The [Secret] attribute and Secret type are the canonical mechanisms. The framework redacts registered values from any output that flows through the executor's logger, including child-process stdout/stderr. Wrappers that take secrets emit them via stdin (docker login --password-stdin) where the underlying tool supports it, keeping the value out of the OS process table. See Parameter & Secret Injection for the full mechanism.
What Tamp does NOT cover:
- Output that bypasses the framework's writer (your code's
Console.Writedirectly) - The fundamental OS-level visibility of process arguments to the process table
- Crash dumps and core files
Yes. Tamp's core (target graph, executor, dispatch) doesn't know what's being built. The wrapper modules know specific tools — and you're not limited to the ones we ship. Anything you can spawn as a process, you can wrap or just shell out to from a target's Executes lambda.
That said, there are richer build tools for non-.NET ecosystems (Gradle for JVM, Cargo for Rust, etc.) and you'd usually be better served by those for the build itself, with Tamp as an outer orchestrator if you need one.
Tamp is an architectural rethink of the same problem space NUKE addresses. The target authoring DSL surface is intentionally similar (NUKE's syntax was good); the architecture underneath is what got rebuilt — small core, plugin-driven, independently-versioned wrappers, governance separated from the BDFL's calendar. See Migrating from NUKE for the concept-by-concept mapping.
Yes — that's actually one of the reasons multi-targeting net8/net9/net10 was a v0 must-have.

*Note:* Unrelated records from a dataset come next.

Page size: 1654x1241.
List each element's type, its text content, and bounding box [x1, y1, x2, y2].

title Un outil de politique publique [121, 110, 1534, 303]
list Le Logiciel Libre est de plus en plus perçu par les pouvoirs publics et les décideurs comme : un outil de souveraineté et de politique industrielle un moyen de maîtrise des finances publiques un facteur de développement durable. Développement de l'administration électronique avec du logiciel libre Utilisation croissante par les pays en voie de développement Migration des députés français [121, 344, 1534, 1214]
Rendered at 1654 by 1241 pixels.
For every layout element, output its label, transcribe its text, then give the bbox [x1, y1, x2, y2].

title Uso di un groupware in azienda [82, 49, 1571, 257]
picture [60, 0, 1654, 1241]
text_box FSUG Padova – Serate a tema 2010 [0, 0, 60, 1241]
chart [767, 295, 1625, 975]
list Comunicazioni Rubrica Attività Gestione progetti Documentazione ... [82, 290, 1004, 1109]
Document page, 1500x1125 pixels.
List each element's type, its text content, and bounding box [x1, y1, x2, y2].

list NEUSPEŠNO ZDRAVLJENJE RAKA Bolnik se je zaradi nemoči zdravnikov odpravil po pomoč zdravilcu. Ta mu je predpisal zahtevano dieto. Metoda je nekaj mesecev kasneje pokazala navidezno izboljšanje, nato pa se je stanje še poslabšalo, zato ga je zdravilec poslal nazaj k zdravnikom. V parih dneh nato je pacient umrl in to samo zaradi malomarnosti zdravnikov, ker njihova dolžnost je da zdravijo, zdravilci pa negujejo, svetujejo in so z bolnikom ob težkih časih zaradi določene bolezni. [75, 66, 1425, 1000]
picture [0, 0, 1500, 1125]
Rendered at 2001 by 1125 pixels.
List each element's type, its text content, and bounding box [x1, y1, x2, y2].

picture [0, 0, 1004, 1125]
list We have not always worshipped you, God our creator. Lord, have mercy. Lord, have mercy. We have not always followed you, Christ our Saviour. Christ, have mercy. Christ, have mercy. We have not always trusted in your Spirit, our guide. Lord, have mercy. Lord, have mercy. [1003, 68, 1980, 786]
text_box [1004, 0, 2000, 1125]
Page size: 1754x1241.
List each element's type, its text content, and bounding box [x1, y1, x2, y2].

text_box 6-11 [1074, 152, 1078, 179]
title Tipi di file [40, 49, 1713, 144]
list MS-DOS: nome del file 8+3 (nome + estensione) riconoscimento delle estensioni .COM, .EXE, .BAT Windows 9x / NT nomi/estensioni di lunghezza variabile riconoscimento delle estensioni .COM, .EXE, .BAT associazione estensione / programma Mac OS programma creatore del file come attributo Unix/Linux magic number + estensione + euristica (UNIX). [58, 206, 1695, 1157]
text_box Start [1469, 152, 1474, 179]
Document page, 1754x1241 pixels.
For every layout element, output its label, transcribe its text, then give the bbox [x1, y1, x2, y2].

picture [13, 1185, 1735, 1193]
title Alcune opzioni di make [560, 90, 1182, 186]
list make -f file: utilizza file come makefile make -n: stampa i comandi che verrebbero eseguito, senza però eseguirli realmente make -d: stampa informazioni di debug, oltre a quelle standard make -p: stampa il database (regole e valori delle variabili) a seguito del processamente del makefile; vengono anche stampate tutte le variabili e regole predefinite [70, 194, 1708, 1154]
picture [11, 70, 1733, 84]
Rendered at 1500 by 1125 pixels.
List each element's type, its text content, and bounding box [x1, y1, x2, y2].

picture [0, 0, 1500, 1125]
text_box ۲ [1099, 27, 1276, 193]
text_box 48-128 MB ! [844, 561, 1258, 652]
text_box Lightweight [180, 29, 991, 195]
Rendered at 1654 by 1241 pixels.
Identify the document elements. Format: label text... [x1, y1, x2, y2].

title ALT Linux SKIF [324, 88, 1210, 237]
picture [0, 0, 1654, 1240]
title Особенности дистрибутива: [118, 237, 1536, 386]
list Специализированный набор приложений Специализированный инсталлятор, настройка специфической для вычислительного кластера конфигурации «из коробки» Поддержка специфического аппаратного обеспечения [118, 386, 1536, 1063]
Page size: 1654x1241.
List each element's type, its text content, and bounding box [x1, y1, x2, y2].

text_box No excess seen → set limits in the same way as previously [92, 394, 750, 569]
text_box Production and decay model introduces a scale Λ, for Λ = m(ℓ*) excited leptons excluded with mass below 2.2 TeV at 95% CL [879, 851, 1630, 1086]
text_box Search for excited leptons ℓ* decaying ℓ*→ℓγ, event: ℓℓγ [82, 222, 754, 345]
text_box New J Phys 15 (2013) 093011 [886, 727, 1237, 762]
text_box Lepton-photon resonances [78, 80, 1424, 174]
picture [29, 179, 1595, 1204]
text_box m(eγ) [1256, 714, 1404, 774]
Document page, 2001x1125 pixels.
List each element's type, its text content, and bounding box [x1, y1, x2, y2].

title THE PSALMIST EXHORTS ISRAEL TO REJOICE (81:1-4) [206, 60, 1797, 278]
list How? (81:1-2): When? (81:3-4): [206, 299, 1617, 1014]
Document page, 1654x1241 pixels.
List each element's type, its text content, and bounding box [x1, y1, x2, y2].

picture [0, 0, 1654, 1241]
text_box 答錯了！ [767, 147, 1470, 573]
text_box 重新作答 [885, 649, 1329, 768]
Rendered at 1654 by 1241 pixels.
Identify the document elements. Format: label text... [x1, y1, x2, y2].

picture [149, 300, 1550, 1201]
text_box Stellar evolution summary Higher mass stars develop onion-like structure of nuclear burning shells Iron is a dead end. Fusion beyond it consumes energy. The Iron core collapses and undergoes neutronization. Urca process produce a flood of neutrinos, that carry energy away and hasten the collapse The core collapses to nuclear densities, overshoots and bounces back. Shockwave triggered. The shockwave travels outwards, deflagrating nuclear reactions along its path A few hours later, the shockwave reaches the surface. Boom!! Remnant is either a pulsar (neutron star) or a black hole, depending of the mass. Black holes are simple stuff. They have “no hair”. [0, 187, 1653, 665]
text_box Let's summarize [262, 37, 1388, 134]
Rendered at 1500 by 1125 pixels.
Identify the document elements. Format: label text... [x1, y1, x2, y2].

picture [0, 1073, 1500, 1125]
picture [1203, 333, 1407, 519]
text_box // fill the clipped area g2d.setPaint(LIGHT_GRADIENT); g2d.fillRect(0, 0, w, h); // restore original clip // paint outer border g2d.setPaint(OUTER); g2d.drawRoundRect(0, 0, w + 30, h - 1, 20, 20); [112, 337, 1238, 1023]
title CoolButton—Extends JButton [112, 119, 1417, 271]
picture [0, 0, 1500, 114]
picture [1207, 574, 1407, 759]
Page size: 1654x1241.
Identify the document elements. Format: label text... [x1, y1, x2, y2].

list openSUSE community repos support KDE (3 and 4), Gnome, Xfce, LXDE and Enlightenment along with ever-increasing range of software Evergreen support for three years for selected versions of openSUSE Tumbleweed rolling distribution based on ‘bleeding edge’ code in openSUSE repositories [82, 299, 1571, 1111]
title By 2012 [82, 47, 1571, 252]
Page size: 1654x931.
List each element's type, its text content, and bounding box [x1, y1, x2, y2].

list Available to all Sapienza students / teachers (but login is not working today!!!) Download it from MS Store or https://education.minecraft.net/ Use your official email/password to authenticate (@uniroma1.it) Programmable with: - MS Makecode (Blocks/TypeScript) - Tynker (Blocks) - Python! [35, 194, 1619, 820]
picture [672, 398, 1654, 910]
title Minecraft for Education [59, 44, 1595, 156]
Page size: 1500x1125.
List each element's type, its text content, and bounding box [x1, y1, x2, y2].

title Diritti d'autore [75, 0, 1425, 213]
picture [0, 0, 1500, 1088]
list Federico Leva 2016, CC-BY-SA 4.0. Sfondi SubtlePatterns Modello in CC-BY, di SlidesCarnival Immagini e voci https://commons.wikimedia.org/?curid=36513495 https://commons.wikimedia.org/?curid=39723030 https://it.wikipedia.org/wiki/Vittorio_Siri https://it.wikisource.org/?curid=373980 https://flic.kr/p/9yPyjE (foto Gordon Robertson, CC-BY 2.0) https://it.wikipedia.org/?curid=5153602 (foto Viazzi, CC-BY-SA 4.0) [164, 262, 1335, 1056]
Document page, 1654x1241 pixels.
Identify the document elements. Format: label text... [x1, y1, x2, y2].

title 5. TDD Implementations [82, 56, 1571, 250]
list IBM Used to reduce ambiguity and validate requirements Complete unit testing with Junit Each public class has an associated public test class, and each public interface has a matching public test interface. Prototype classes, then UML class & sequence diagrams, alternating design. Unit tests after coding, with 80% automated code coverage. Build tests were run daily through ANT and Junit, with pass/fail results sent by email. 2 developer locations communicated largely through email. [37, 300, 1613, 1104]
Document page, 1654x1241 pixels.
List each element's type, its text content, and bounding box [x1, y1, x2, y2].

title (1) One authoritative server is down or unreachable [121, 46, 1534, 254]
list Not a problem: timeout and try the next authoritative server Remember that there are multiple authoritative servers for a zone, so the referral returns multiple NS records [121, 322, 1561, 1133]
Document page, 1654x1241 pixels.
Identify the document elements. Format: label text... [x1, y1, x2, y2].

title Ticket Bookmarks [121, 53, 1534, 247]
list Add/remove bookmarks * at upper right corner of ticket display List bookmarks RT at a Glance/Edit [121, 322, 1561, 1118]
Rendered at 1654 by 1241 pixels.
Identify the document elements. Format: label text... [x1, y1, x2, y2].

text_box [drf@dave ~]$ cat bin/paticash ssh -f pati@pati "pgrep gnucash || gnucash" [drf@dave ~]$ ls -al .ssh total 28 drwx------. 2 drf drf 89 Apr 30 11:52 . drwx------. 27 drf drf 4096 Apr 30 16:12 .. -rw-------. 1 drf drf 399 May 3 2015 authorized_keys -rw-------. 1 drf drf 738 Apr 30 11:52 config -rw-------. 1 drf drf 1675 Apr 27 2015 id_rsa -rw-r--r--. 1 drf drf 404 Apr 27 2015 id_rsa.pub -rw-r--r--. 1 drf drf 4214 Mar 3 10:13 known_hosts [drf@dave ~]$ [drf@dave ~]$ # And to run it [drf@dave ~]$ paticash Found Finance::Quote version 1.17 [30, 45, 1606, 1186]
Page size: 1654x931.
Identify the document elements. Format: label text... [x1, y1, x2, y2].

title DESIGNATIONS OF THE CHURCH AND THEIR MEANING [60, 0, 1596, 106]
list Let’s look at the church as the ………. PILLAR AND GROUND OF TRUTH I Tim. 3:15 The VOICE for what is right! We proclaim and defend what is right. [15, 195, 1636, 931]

Federal contracts and corporate VDIs that are pinned to .NET 8 are a real consumer cohort. Tamp's first-party assemblies multi-target net8.0;net9.0;net10.0 (per ADR 0015).
For air-gapped scenarios where dotnet tool install can't reach nuget.org, the [NuGetPackage] attribute has a LocalCachePath escape hatch that resolves from a pre-staged tools directory.
Briefly forgot that real-world long-running projects deliberately adopt STS releases to surface early features. ADR 0015 records the corrected policy: track Microsoft's official .NET support calendar exactly, both LTS and STS. We add a TFM the day a release ships and drop it the day Microsoft EOLs it. No project-specific definition of "supported."
Don't open a public GitHub issue. Either open a private GitHub Security Advisory or email scott@gscottsingleton.com with [tamp security] in the subject. Full policy in SECURITY.md.
Read CONTRIBUTING.md. The short version: open an issue first for anything more involved than a typo, branch from main, run dotnet test Tamp.slnx before pushing, conventional-commit prefix on the message. ADRs (docs/adr/) are the source of truth for any architectural area; read the relevant ADR before proposing a change to that area.
NuGet's prefix-reservation guidance suggests "avoid prefixes shorter than four characters." Tamp is exactly four. The prefix-reservation request makes the project-specific case for it — it's a build framework's brand, not a generic English term, and we own all current Tamp.* matching packages already.
"Pack the build down tight." Tamping is what you do with gravel before you pour concrete on top of it — settle and consolidate the layer below before building higher. The framework's job is to be the well-tamped foundation under whatever you're shipping.